** Begin PASSAGE GIVEN **

Starting from the assumption that GM practices should be detectable in any committee and any MEP and staff member should be able to talk about it, requires a broad target population. We aimed for interviews with ‘mainstream’ MEPs and not solely with MEPs publicly promoting gender equality and GM, gathering data in several committees and not only the FEMM Committee, interviewing across all political groups, and engaging with both political and administrative actors. This strategy was enabled by the EUGenDem-project, which focused on political groups and allowed us to cover important EP bodies so far understudied from a gender perspective and often neglected in GM research. Yet, covering all EP bodies formally in charge of GM was impossible, due to the multiple different EP organizational layers, particularly the number of committees, and the different approach needed for interviewing EP administration and staff.Footnote6

Despite our intention to broaden the field of interviewees, the invited ‘mainstream’ persons nevertheless often forwarded us to ‘the gender people’ of their political groups, or recommended us to contact members of the FEMM committee. This reaction shows how the long and path-dependent history of GM implementation impacts research strategies. With gender equality actors and FEMM taking the GM lead, other actors misunderstand their own role in the promotion of gender equality. Common understandings of gender equality (or GM) as something attached to gender equality actors make it more difficult to collect data on other actors and bodies. Some invited persons even ridiculed gender equality when rejecting invitations, illustrating the presence of direct opposition to gender equality in the EP. All responses also showed us how potential interviewees read our positionality as researchers working on gender equality and we reflected on how to (re)position ourselves (cf. Soedirgo and Glas Citation2020).

** End PASSAGE GIVEN **
** Begin SUPPLIED MATERIAL **

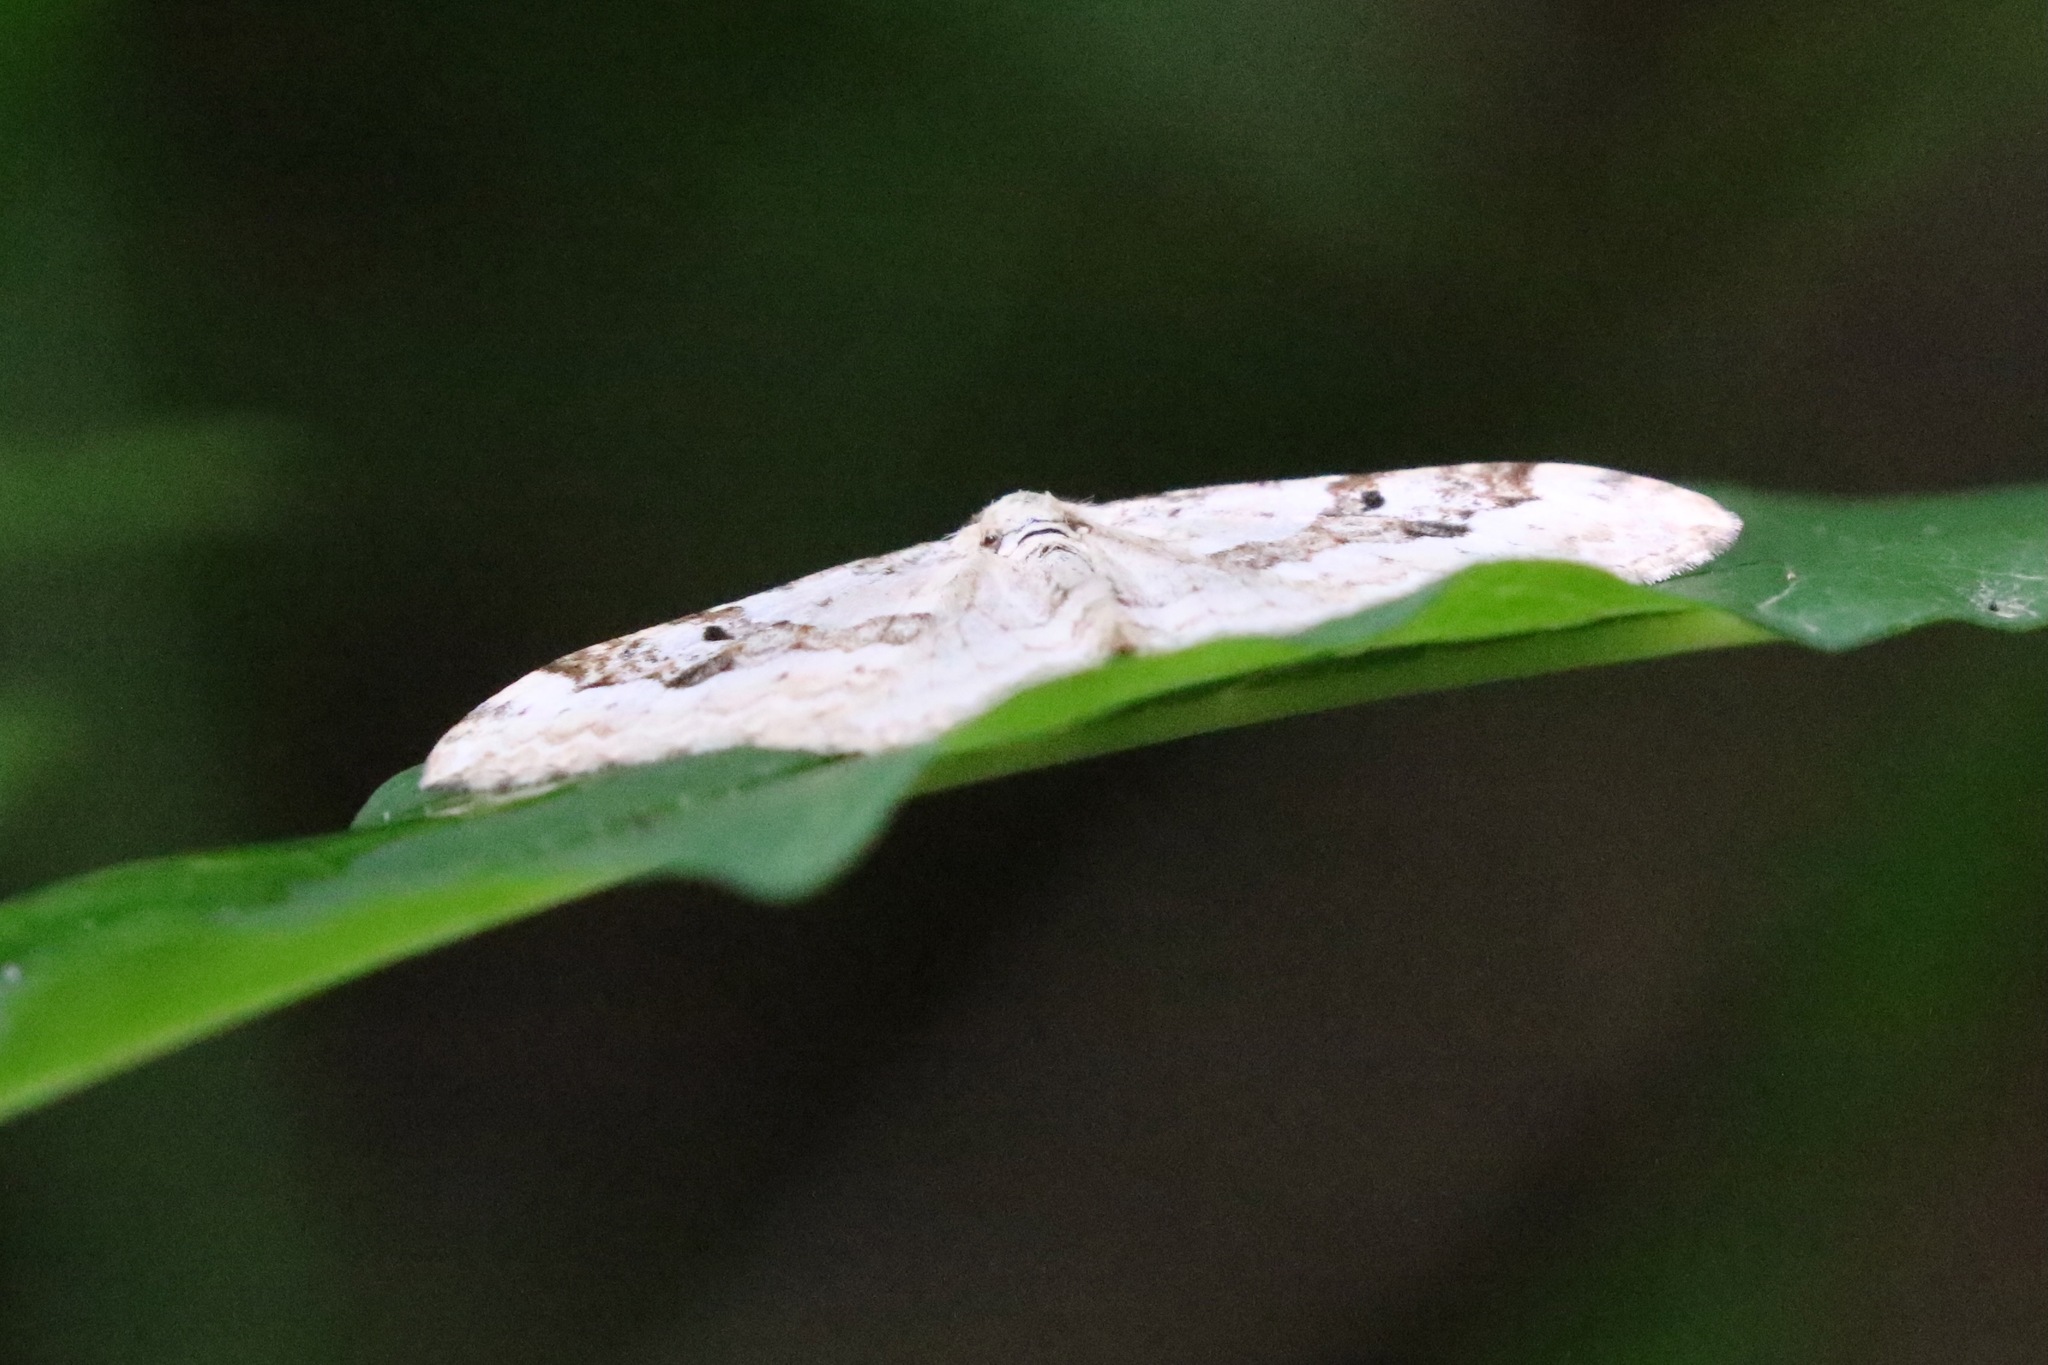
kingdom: Animalia
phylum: Arthropoda
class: Insecta
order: Lepidoptera
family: Geometridae
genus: Xanthorhoe
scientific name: Xanthorhoe montanata
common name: Silver-ground carpet
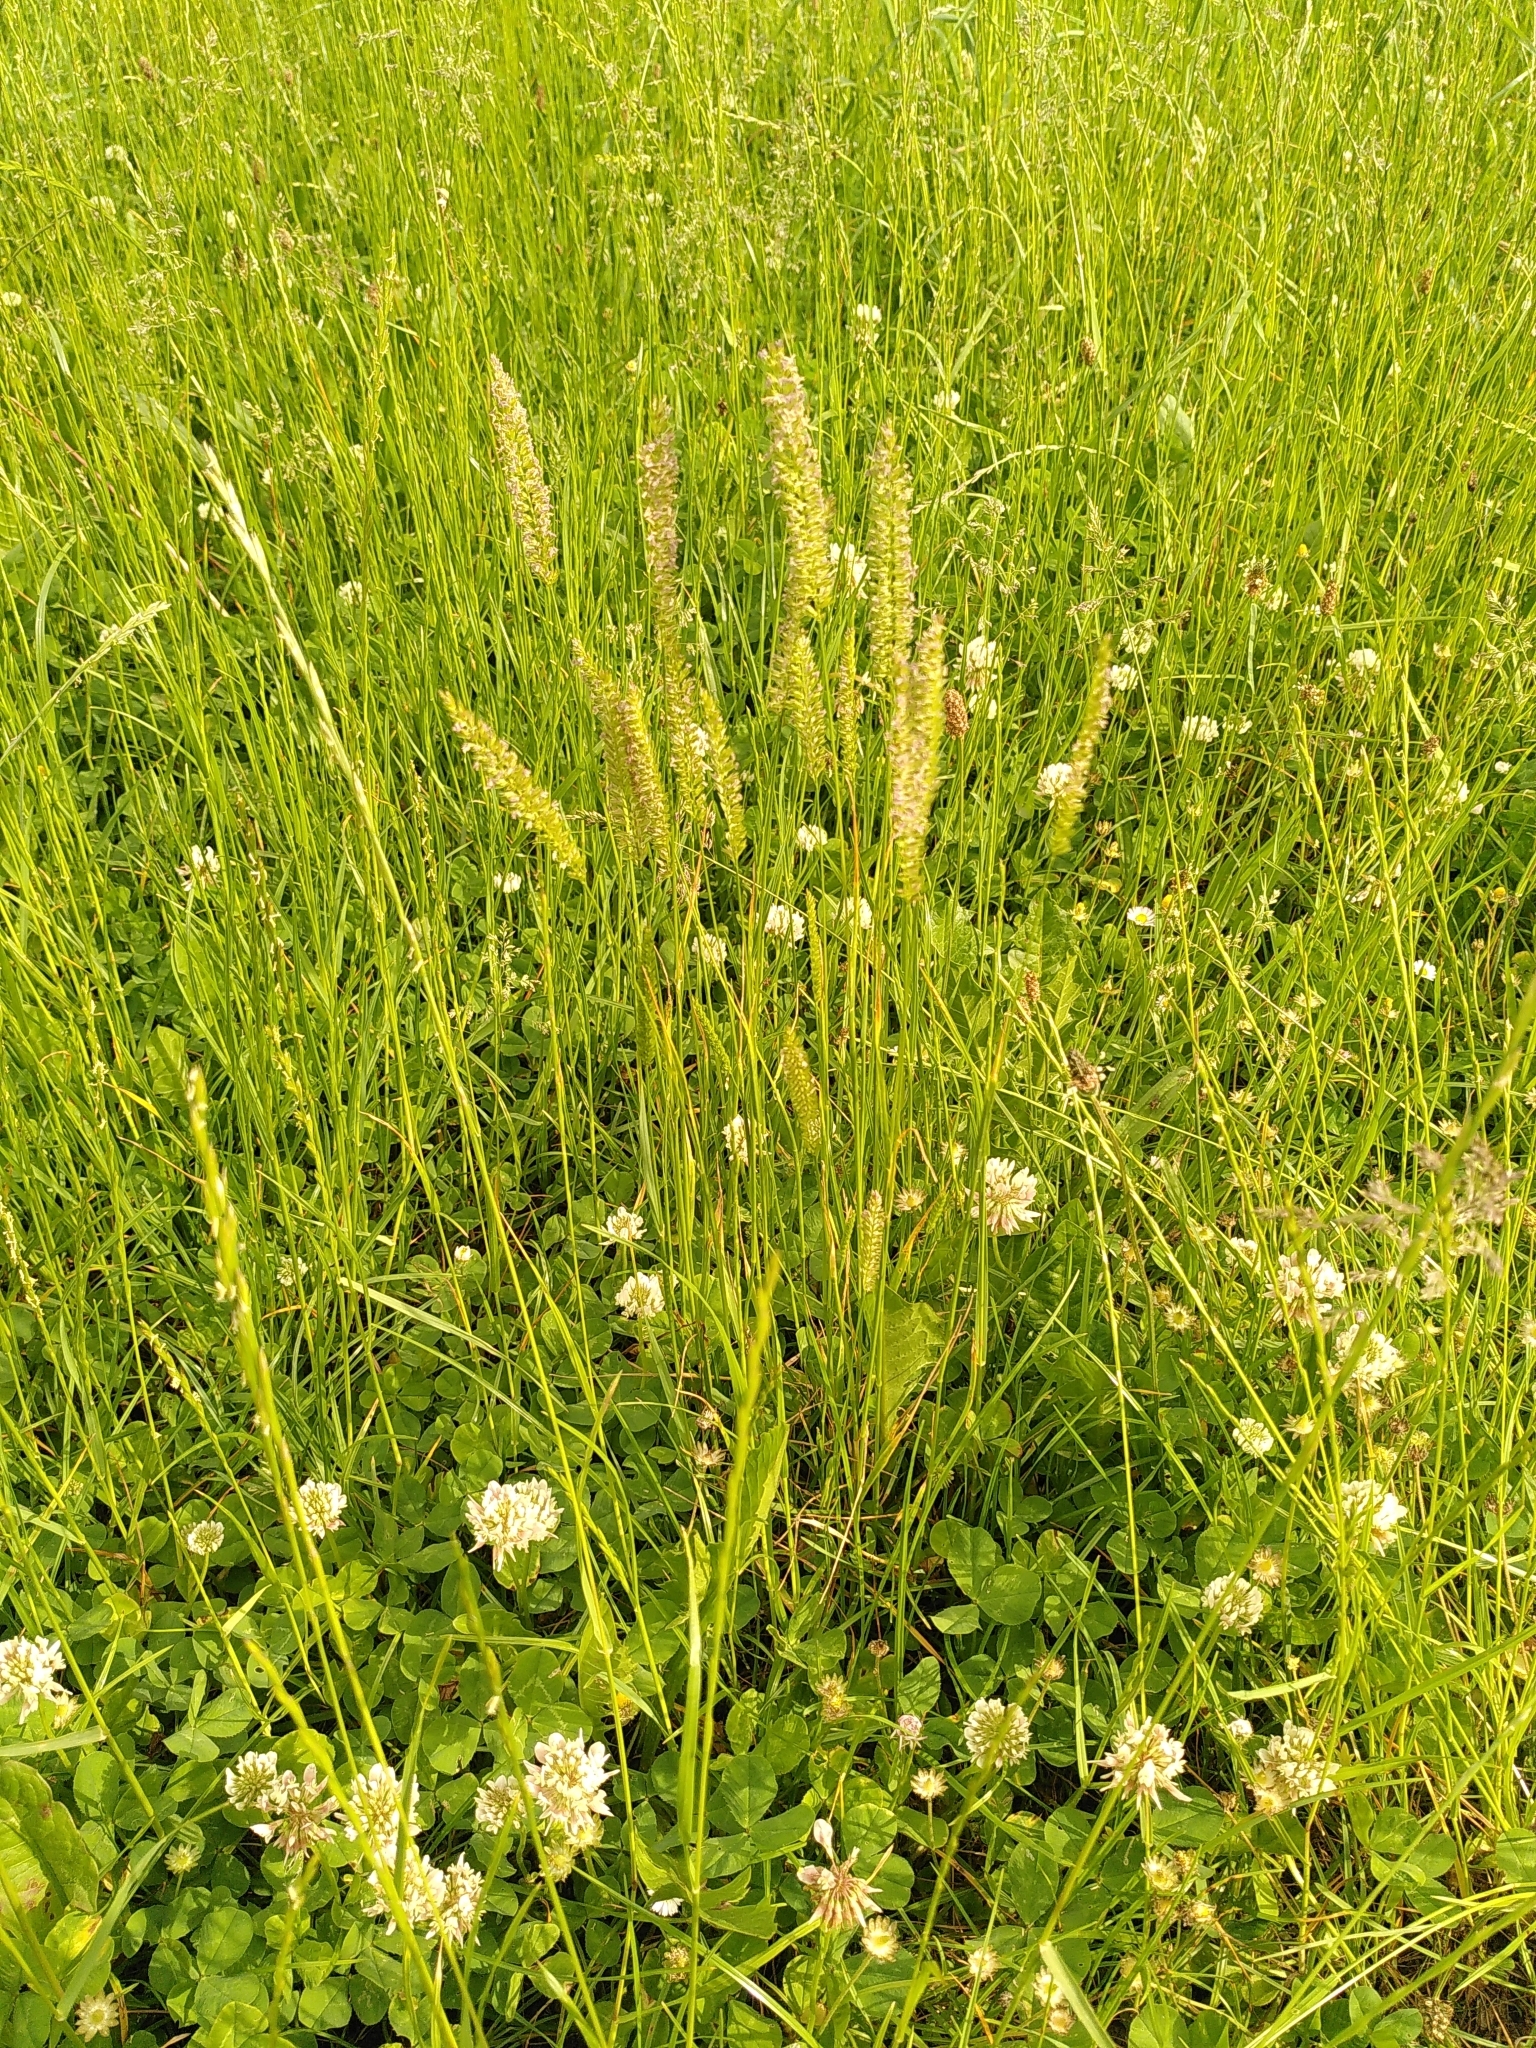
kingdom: Plantae
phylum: Tracheophyta
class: Liliopsida
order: Poales
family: Poaceae
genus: Cynosurus
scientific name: Cynosurus cristatus
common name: Crested dog's-tail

** End SUPPLIED MATERIAL **

### REQUEST A
Condense the paragraph of the passage on interview research that begins "Despite our intention to broaden" into a short bulleted list that keeps its main facts.
### REQUEST B
Write the next part of the passage on interview research, starting after its final sentence.
These entries have no connection to the passage on interview research.

### WRITTEN REPLY A
- Although the researchers tried to widen the range of interviewees, invited "mainstream" persons often redirected them to "the gender people" of their political groups or to FEMM committee members.
- This response reflects how the long, path-dependent history of GM implementation shapes research strategies.
- Because gender equality actors and FEMM lead on GM, other actors misunderstand their own role in promoting gender equality.
- Seeing gender equality (or GM) as the concern of gender equality actors makes it harder to gather data on other actors and bodies.
- Some invitees ridiculed gender equality when declining, showing direct opposition to it in the EP.
- All responses revealed how potential interviewees read the researchers' positionality, prompting reflection on how to (re)position themselves (cf. Soedirgo and Glas 2020).

### WRITTEN REPLY B
Some ideas to counteract such problems seemed unethical to us such as withholding information about the research topic (Creswell Citation2013, 56–60; Gläser and Laudel Citation2009, 51–56). For instance, drafting interview invitations without mentioning gender equality would probably have worked, but would potentially destroy any trust needed for interviews the moment interviewees realize the importance of gender issues in our research. One strategy we selectively used for known oppositional actors was to refer in invitations to ‘equalities’ instead of to ‘gender equality’. Economic and social policy interviewees were recruited with invitations emphasizing their engagement on the specific policy initiatives we aimed to analyse, downplaying but still mentioning the gender perspective. We also made use of the multi-national research team, addressing potential interviewees in their own language. Yet, recruiting interviewees ‘beyond the gender crowd’ was tedious and time-consuming. We sent hundreds of emails and reminders and called MEPs offices (calling sometimes helped), but most invitations were nevertheless rejected. Having a researcher on a longer field work stay in Brussels, able to address potential interviewees directly and in person, significantly facilitated recruiting.

Nevertheless, the final dataset contained only a few interviewees directly in charge of gender equality or GM; most were simply members of different committees and political groups or held administrative positions. Thus, we were able to implement our intention of flipping the idea of expert interviews upside down: instead of interviewing people overseeing GM, we included anyone in the EP population. ‘Flipped expert interviews’ enabled us to assess how diffused GM in the EP is: whether it is institutionalized only in formal rules and practiced by gender equality actors, or whether it is integrated in the daily processes of all actors. Moreover, it allowed us to differentiate between the EP’s key power players, its committees and political groups, and their role in advancing or hindering GM implementation (Elomäki and Ahrens Citation2022).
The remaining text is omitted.